MATERIAL PROVIDED ::
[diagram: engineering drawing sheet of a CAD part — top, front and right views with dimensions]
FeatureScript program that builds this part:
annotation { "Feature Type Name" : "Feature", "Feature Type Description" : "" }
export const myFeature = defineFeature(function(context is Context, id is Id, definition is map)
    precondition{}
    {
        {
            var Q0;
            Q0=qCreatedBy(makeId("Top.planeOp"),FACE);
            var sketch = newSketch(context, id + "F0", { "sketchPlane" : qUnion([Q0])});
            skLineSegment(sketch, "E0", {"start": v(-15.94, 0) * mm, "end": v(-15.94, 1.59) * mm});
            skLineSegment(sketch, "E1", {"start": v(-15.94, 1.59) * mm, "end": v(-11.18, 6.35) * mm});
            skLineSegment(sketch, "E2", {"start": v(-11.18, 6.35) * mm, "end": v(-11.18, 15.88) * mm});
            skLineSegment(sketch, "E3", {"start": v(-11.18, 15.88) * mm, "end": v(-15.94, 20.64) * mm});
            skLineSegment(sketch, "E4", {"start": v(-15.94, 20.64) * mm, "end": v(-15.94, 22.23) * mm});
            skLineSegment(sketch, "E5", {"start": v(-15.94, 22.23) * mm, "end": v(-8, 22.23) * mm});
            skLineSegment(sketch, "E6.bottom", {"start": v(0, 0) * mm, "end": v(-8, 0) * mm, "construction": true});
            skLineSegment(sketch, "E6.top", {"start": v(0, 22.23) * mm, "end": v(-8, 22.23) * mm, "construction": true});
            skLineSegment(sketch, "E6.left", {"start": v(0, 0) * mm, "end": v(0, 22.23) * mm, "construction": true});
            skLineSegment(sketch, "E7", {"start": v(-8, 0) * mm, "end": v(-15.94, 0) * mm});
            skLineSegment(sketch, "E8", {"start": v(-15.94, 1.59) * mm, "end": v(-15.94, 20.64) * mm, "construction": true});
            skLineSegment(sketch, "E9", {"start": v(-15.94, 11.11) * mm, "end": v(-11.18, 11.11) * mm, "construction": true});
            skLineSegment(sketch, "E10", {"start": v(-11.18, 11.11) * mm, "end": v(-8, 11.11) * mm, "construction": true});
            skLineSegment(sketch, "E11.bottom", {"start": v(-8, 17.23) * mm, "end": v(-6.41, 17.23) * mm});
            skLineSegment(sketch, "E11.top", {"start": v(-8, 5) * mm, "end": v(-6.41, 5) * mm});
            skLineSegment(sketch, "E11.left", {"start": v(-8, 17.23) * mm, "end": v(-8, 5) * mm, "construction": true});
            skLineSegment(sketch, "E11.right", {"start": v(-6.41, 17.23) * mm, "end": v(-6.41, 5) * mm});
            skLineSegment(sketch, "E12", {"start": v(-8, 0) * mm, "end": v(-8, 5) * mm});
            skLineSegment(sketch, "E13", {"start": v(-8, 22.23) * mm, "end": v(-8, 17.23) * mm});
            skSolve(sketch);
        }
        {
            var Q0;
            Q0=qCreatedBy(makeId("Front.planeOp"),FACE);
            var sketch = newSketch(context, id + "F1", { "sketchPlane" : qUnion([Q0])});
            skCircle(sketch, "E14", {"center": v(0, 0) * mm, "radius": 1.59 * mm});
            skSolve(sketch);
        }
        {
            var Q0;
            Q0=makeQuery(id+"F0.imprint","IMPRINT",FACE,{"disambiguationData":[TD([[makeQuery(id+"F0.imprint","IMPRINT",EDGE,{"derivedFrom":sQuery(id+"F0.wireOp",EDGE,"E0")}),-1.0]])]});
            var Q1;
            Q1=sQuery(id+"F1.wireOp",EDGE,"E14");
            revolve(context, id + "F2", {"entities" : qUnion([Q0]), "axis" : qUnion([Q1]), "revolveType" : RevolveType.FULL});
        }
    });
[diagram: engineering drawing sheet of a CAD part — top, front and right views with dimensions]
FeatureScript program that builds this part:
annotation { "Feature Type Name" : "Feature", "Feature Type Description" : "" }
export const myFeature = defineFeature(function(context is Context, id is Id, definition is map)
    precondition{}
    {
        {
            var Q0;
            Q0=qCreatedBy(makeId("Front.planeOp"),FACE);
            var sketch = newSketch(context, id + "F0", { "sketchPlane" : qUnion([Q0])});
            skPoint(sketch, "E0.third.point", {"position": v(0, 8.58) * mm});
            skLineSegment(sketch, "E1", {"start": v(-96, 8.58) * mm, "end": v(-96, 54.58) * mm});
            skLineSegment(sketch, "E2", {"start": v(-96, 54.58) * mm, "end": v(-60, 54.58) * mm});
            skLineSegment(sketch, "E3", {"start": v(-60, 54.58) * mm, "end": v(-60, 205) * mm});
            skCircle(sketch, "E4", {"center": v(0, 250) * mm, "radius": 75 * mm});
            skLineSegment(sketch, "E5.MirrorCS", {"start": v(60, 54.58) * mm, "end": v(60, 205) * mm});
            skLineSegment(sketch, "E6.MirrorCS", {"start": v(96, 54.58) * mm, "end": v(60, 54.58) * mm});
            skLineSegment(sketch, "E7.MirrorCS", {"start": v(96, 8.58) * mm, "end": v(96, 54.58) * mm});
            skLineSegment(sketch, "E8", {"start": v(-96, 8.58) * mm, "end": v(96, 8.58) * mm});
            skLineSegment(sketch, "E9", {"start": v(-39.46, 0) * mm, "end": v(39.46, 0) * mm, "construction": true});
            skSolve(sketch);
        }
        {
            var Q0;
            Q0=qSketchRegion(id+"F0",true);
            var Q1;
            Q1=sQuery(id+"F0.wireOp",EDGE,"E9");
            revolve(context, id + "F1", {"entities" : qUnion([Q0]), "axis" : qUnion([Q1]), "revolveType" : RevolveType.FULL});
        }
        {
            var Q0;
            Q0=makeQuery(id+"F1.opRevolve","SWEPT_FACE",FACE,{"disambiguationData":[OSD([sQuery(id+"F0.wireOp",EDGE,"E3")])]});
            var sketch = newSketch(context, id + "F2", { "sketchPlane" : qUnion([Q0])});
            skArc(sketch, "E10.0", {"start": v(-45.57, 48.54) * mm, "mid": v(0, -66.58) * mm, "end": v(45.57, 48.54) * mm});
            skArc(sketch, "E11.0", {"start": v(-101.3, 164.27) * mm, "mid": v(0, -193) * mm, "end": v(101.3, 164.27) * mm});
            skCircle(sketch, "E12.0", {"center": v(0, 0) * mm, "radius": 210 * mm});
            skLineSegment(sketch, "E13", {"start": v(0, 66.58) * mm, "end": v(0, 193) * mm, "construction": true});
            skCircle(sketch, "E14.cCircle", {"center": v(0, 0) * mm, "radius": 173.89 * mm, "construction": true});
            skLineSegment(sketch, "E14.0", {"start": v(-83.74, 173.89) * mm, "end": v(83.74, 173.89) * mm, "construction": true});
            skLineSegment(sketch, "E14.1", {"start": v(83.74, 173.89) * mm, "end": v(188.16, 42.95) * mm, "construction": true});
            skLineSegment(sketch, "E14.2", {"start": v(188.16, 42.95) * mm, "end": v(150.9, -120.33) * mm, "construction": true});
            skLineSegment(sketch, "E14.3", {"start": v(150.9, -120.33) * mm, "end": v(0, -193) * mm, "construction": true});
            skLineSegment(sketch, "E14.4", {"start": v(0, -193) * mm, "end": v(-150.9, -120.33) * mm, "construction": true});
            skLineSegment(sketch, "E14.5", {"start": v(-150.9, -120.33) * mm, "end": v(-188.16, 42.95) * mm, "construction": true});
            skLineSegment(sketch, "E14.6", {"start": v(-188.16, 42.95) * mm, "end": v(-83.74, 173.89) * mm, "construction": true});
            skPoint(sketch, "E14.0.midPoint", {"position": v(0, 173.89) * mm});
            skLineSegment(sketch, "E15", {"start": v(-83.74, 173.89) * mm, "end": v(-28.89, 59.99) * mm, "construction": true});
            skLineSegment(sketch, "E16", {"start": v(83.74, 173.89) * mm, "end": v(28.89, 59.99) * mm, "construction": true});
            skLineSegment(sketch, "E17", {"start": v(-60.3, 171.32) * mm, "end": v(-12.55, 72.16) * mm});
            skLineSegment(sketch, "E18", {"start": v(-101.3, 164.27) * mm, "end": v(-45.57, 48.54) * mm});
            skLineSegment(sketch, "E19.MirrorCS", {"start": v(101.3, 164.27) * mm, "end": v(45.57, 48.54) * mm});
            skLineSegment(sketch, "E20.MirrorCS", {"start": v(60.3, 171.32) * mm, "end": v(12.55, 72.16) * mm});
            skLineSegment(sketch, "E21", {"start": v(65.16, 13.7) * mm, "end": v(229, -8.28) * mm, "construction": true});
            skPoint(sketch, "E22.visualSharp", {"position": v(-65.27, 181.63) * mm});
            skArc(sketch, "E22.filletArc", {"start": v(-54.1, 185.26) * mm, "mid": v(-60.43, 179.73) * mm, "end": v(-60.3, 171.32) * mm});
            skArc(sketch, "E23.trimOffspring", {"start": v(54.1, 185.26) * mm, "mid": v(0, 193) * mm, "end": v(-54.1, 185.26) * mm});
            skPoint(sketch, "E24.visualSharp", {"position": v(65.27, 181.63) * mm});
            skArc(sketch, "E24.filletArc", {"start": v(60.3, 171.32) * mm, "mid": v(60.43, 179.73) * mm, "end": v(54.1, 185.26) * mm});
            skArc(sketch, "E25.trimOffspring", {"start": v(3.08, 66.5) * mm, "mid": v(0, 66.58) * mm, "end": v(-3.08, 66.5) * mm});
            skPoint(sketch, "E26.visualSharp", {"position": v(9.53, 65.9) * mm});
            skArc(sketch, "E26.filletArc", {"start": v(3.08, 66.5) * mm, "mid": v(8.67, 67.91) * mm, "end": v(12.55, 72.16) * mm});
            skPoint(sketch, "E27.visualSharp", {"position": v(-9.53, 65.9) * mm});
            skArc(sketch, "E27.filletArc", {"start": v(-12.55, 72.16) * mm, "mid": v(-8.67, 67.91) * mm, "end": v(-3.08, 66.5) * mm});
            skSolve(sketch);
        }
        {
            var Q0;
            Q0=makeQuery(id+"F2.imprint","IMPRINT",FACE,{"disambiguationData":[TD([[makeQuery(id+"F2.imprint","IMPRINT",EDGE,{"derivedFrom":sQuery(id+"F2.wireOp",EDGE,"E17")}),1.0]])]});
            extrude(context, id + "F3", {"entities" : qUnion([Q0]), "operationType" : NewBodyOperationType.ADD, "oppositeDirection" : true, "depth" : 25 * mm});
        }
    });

EXERCISE :: Reproduce the data word for word, starting at its first line and ending with the line that contains "v(-15.94, 11.11) *", including that line.

ANSWER TO THE EXERCISE ::
[diagram: engineering drawing sheet of a CAD part — top, front and right views with dimensions]
FeatureScript program that builds this part:
annotation { "Feature Type Name" : "Feature", "Feature Type Description" : "" }
export const myFeature = defineFeature(function(context is Context, id is Id, definition is map)
    precondition{}
    {
        {
            var Q0;
            Q0=qCreatedBy(makeId("Top.planeOp"),FACE);
            var sketch = newSketch(context, id + "F0", { "sketchPlane" : qUnion([Q0])});
            skLineSegment(sketch, "E0", {"start": v(-15.94, 0) * mm, "end": v(-15.94, 1.59) * mm});
            skLineSegment(sketch, "E1", {"start": v(-15.94, 1.59) * mm, "end": v(-11.18, 6.35) * mm});
            skLineSegment(sketch, "E2", {"start": v(-11.18, 6.35) * mm, "end": v(-11.18, 15.88) * mm});
            skLineSegment(sketch, "E3", {"start": v(-11.18, 15.88) * mm, "end": v(-15.94, 20.64) * mm});
            skLineSegment(sketch, "E4", {"start": v(-15.94, 20.64) * mm, "end": v(-15.94, 22.23) * mm});
            skLineSegment(sketch, "E5", {"start": v(-15.94, 22.23) * mm, "end": v(-8, 22.23) * mm});
            skLineSegment(sketch, "E6.bottom", {"start": v(0, 0) * mm, "end": v(-8, 0) * mm, "construction": true});
            skLineSegment(sketch, "E6.top", {"start": v(0, 22.23) * mm, "end": v(-8, 22.23) * mm, "construction": true});
            skLineSegment(sketch, "E6.left", {"start": v(0, 0) * mm, "end": v(0, 22.23) * mm, "construction": true});
            skLineSegment(sketch, "E7", {"start": v(-8, 0) * mm, "end": v(-15.94, 0) * mm});
            skLineSegment(sketch, "E8", {"start": v(-15.94, 1.59) * mm, "end": v(-15.94, 20.64) * mm, "construction": true});
            skLineSegment(sketch, "E9", {"start": v(-15.94, 11.11) * mm, "end": v(-11.18, 11.11) * mm, "construction": true});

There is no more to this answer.